═══ LISTED ENTRIES
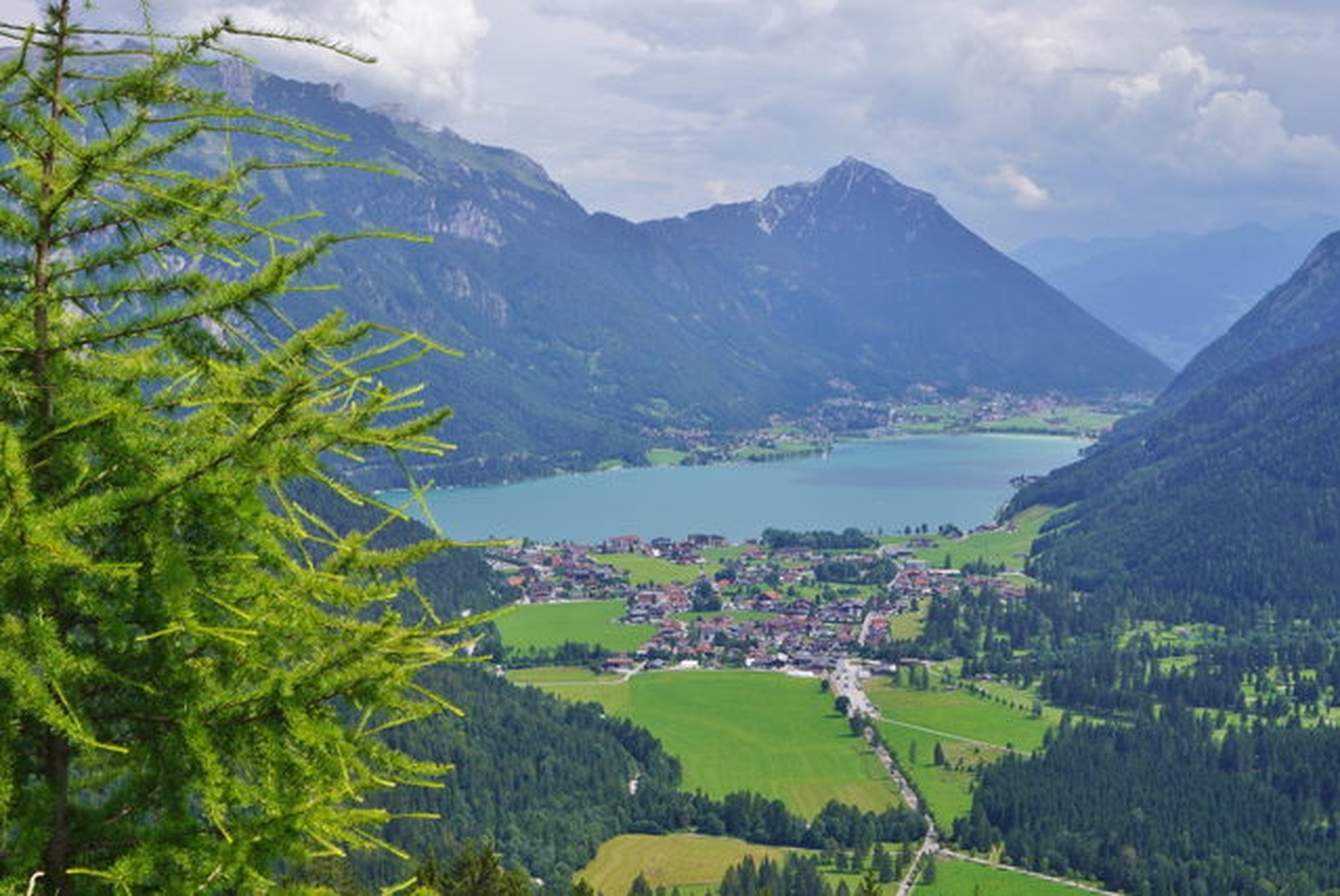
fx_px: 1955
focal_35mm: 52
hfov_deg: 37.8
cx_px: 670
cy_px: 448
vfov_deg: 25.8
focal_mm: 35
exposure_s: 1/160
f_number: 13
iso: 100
══════
*EXERCISE:* Write the records above out again exactly, with no pictures in your copy.

*TASK RESPONSE:*
fx_px: 1955
focal_35mm: 52
hfov_deg: 37.8
cx_px: 670
cy_px: 448
vfov_deg: 25.8
focal_mm: 35
exposure_s: 1/160
f_number: 13
iso: 100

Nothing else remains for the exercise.